- **TASK TO COMPLETE**: Extract every one of the lines below and reproduce each one without changes.

- **AVAILABLE DATA**:
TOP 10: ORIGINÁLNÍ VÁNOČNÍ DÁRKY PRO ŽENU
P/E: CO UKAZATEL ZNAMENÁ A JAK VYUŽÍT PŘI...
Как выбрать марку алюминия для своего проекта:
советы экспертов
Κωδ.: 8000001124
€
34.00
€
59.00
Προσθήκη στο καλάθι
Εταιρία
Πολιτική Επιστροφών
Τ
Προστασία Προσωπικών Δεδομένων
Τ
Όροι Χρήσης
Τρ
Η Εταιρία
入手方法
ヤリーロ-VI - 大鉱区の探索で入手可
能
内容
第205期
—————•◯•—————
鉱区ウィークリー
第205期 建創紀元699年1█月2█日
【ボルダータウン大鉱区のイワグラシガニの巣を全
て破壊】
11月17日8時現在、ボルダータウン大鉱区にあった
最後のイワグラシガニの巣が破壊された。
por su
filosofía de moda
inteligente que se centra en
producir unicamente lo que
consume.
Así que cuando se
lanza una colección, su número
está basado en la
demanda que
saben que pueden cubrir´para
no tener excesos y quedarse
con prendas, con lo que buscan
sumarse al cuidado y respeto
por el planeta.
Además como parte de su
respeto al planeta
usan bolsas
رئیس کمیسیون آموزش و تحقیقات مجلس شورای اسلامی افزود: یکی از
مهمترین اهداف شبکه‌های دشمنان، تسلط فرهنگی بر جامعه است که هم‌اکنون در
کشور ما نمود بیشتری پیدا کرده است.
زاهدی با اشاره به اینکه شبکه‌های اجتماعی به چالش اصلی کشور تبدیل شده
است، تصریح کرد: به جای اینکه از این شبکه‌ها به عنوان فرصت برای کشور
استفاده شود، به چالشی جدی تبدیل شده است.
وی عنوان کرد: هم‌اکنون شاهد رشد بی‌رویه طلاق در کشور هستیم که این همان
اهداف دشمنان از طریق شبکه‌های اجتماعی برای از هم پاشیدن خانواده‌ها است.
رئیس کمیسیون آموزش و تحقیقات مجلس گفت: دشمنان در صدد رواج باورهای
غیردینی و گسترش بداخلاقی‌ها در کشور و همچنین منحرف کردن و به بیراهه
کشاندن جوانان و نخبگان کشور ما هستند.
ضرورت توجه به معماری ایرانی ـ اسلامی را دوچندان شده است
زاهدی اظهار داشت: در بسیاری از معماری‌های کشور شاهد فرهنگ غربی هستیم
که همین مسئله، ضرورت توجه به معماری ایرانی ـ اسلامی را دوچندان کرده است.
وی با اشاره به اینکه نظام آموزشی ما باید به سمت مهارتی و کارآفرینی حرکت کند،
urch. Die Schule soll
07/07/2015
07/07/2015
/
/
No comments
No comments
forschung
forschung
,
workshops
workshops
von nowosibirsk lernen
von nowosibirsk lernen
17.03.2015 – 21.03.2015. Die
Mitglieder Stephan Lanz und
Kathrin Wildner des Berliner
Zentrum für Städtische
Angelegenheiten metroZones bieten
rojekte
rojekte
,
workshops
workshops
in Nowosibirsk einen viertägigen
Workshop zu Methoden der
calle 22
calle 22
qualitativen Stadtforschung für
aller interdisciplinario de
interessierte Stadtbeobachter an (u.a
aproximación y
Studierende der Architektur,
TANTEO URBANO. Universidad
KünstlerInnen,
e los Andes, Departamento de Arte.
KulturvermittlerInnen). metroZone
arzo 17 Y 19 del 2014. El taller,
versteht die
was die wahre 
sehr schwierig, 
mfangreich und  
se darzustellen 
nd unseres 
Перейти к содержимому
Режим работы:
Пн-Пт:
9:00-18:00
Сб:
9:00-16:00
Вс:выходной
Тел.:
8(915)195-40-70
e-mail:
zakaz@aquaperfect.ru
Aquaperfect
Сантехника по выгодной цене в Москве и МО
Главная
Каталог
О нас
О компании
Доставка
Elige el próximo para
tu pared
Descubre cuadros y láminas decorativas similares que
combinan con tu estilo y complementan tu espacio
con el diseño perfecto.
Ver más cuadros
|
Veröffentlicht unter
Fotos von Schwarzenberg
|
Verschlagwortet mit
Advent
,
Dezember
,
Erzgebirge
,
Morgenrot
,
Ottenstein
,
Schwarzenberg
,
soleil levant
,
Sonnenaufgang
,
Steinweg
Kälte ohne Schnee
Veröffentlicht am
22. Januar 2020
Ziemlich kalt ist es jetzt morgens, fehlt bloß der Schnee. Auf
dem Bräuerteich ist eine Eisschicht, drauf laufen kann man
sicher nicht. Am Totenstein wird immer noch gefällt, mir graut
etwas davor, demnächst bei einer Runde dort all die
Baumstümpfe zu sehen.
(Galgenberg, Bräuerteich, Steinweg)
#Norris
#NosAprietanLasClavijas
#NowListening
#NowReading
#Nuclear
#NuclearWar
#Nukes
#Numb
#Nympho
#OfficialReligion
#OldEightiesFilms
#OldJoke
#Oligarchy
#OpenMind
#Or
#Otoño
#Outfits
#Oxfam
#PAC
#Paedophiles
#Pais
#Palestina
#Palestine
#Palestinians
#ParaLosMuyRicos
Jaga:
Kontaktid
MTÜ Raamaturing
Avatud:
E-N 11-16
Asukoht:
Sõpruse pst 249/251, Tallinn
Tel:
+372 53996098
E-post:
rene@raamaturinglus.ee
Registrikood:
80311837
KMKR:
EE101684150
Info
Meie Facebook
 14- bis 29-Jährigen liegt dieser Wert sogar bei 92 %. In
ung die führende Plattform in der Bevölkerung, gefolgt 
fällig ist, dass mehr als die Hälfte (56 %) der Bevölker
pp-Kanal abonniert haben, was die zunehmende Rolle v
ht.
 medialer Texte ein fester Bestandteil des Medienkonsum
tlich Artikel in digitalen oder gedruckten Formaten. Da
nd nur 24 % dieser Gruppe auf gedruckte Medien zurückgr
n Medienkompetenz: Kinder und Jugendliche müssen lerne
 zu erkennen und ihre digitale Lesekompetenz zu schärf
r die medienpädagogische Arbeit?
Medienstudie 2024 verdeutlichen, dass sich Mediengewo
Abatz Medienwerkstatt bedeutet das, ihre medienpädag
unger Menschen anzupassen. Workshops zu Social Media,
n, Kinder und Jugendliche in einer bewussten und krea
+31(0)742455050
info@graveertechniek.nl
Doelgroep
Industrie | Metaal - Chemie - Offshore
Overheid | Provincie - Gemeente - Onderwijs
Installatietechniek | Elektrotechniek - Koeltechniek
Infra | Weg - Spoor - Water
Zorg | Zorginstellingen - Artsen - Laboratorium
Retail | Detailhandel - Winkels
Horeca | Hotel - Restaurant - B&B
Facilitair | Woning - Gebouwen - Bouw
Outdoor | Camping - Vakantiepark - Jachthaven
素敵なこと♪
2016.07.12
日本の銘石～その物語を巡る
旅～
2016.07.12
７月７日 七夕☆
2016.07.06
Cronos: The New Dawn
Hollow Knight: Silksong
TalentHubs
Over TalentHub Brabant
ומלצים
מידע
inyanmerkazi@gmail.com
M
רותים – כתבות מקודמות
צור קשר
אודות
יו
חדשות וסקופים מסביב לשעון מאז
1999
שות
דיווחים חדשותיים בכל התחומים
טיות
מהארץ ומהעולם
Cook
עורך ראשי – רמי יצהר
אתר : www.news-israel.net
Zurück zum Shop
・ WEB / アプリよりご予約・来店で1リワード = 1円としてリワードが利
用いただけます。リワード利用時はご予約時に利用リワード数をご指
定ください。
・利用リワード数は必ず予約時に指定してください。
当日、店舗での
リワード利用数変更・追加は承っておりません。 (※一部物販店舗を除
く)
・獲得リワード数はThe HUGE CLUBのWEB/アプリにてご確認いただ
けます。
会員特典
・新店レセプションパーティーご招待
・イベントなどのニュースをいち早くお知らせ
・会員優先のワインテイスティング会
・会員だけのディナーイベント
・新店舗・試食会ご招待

- **RESULT OF THE TASK**:
TOP 10: ORIGINÁLNÍ VÁNOČNÍ DÁRKY PRO ŽENU
P/E: CO UKAZATEL ZNAMENÁ A JAK VYUŽÍT PŘI...
Как выбрать марку алюминия для своего проекта:
советы экспертов
Κωδ.: 8000001124
€
34.00
€
59.00
Προσθήκη στο καλάθι
Εταιρία
Πολιτική Επιστροφών
Τ
Προστασία Προσωπικών Δεδομένων
Τ
Όροι Χρήσης
Τρ
Η Εταιρία
入手方法
ヤリーロ-VI - 大鉱区の探索で入手可
能
内容
第205期
—————•◯•—————
鉱区ウィークリー
第205期 建創紀元699年1█月2█日
【ボルダータウン大鉱区のイワグラシガニの巣を全
て破壊】
11月17日8時現在、ボルダータウン大鉱区にあった
最後のイワグラシガニの巣が破壊された。
por su
filosofía de moda
inteligente que se centra en
producir unicamente lo que
consume.
Así que cuando se
lanza una colección, su número
está basado en la
demanda que
saben que pueden cubrir´para
no tener excesos y quedarse
con prendas, con lo que buscan
sumarse al cuidado y respeto
por el planeta.
Además como parte de su
respeto al planeta
usan bolsas
رئیس کمیسیون آموزش و تحقیقات مجلس شورای اسلامی افزود: یکی از
مهمترین اهداف شبکه‌های دشمنان، تسلط فرهنگی بر جامعه است که هم‌اکنون در
کشور ما نمود بیشتری پیدا کرده است.
زاهدی با اشاره به اینکه شبکه‌های اجتماعی به چالش اصلی کشور تبدیل شده
است، تصریح کرد: به جای اینکه از این شبکه‌ها به عنوان فرصت برای کشور
استفاده شود، به چالشی جدی تبدیل شده است.
وی عنوان کرد: هم‌اکنون شاهد رشد بی‌رویه طلاق در کشور هستیم که این همان
اهداف دشمنان از طریق شبکه‌های اجتماعی برای از هم پاشیدن خانواده‌ها است.
رئیس کمیسیون آموزش و تحقیقات مجلس گفت: دشمنان در صدد رواج باورهای
غیردینی و گسترش بداخلاقی‌ها در کشور و همچنین منحرف کردن و به بیراهه
کشاندن جوانان و نخبگان کشور ما هستند.
ضرورت توجه به معماری ایرانی ـ اسلامی را دوچندان شده است
زاهدی اظهار داشت: در بسیاری از معماری‌های کشور شاهد فرهنگ غربی هستیم
که همین مسئله، ضرورت توجه به معماری ایرانی ـ اسلامی را دوچندان کرده است.
وی با اشاره به اینکه نظام آموزشی ما باید به سمت مهارتی و کارآفرینی حرکت کند،
urch. Die Schule soll
07/07/2015
07/07/2015
/
/
No comments
No comments
forschung
forschung
,
workshops
workshops
von nowosibirsk lernen
von nowosibirsk lernen
17.03.2015 – 21.03.2015. Die
Mitglieder Stephan Lanz und
Kathrin Wildner des Berliner
Zentrum für Städtische
Angelegenheiten metroZones bieten
rojekte
rojekte
,
workshops
workshops
in Nowosibirsk einen viertägigen
Workshop zu Methoden der
calle 22
calle 22
qualitativen Stadtforschung für
aller interdisciplinario de
interessierte Stadtbeobachter an (u.a
aproximación y
Studierende der Architektur,
TANTEO URBANO. Universidad
KünstlerInnen,
e los Andes, Departamento de Arte.
KulturvermittlerInnen). metroZone
arzo 17 Y 19 del 2014. El taller,
versteht die
was die wahre 
sehr schwierig, 
mfangreich und  
se darzustellen 
nd unseres 
Перейти к содержимому
Режим работы:
Пн-Пт:
9:00-18:00
Сб:
9:00-16:00
Вс:выходной
Тел.:
8(915)195-40-70
e-mail:
zakaz@aquaperfect.ru
Aquaperfect
Сантехника по выгодной цене в Москве и МО
Главная
Каталог
О нас
О компании
Доставка
Elige el próximo para
tu pared
Descubre cuadros y láminas decorativas similares que
combinan con tu estilo y complementan tu espacio
con el diseño perfecto.
Ver más cuadros
|
Veröffentlicht unter
Fotos von Schwarzenberg
|
Verschlagwortet mit
Advent
,
Dezember
,
Erzgebirge
,
Morgenrot
,
Ottenstein
,
Schwarzenberg
,
soleil levant
,
Sonnenaufgang
,
Steinweg
Kälte ohne Schnee
Veröffentlicht am
22. Januar 2020
Ziemlich kalt ist es jetzt morgens, fehlt bloß der Schnee. Auf
dem Bräuerteich ist eine Eisschicht, drauf laufen kann man
sicher nicht. Am Totenstein wird immer noch gefällt, mir graut
etwas davor, demnächst bei einer Runde dort all die
Baumstümpfe zu sehen.
(Galgenberg, Bräuerteich, Steinweg)
#Norris
#NosAprietanLasClavijas
#NowListening
#NowReading
#Nuclear
#NuclearWar
#Nukes
#Numb
#Nympho
#OfficialReligion
#OldEightiesFilms
#OldJoke
#Oligarchy
#OpenMind
#Or
#Otoño
#Outfits
#Oxfam
#PAC
#Paedophiles
#Pais
#Palestina
#Palestine
#Palestinians
#ParaLosMuyRicos
Jaga:
Kontaktid
MTÜ Raamaturing
Avatud:
E-N 11-16
Asukoht:
Sõpruse pst 249/251, Tallinn
Tel:
+372 53996098
E-post:
rene@raamaturinglus.ee
Registrikood:
80311837
KMKR:
EE101684150
Info
Meie Facebook
 14- bis 29-Jährigen liegt dieser Wert sogar bei 92 %. In
ung die führende Plattform in der Bevölkerung, gefolgt 
fällig ist, dass mehr als die Hälfte (56 %) der Bevölker
pp-Kanal abonniert haben, was die zunehmende Rolle v
ht.
 medialer Texte ein fester Bestandteil des Medienkonsum
tlich Artikel in digitalen oder gedruckten Formaten. Da
nd nur 24 % dieser Gruppe auf gedruckte Medien zurückgr
n Medienkompetenz: Kinder und Jugendliche müssen lerne
 zu erkennen und ihre digitale Lesekompetenz zu schärf
r die medienpädagogische Arbeit?
Medienstudie 2024 verdeutlichen, dass sich Mediengewo
Abatz Medienwerkstatt bedeutet das, ihre medienpädag
unger Menschen anzupassen. Workshops zu Social Media,
n, Kinder und Jugendliche in einer bewussten und krea
+31(0)742455050
info@graveertechniek.nl
Doelgroep
Industrie | Metaal - Chemie - Offshore
Overheid | Provincie - Gemeente - Onderwijs
Installatietechniek | Elektrotechniek - Koeltechniek
Infra | Weg - Spoor - Water
Zorg | Zorginstellingen - Artsen - Laboratorium
Retail | Detailhandel - Winkels
Horeca | Hotel - Restaurant - B&B
Facilitair | Woning - Gebouwen - Bouw
Outdoor | Camping - Vakantiepark - Jachthaven
素敵なこと♪
2016.07.12
日本の銘石～その物語を巡る
旅～
2016.07.12
７月７日 七夕☆
2016.07.06
Cronos: The New Dawn
Hollow Knight: Silksong
TalentHubs
Over TalentHub Brabant
ומלצים
מידע
inyanmerkazi@gmail.com
M
רותים – כתבות מקודמות
צור קשר
אודות
יו
חדשות וסקופים מסביב לשעון מאז
1999
שות
דיווחים חדשותיים בכל התחומים
טיות
מהארץ ומהעולם
Cook
עורך ראשי – רמי יצהר
אתר : www.news-israel.net
Zurück zum Shop
・ WEB / アプリよりご予約・来店で1リワード = 1円としてリワードが利
用いただけます。リワード利用時はご予約時に利用リワード数をご指
定ください。
・利用リワード数は必ず予約時に指定してください。
当日、店舗での
リワード利用数変更・追加は承っておりません。 (※一部物販店舗を除
く)
・獲得リワード数はThe HUGE CLUBのWEB/アプリにてご確認いただ
けます。
会員特典
・新店レセプションパーティーご招待
・イベントなどのニュースをいち早くお知らせ
・会員優先のワインテイスティング会
・会員だけのディナーイベント
・新店舗・試食会ご招待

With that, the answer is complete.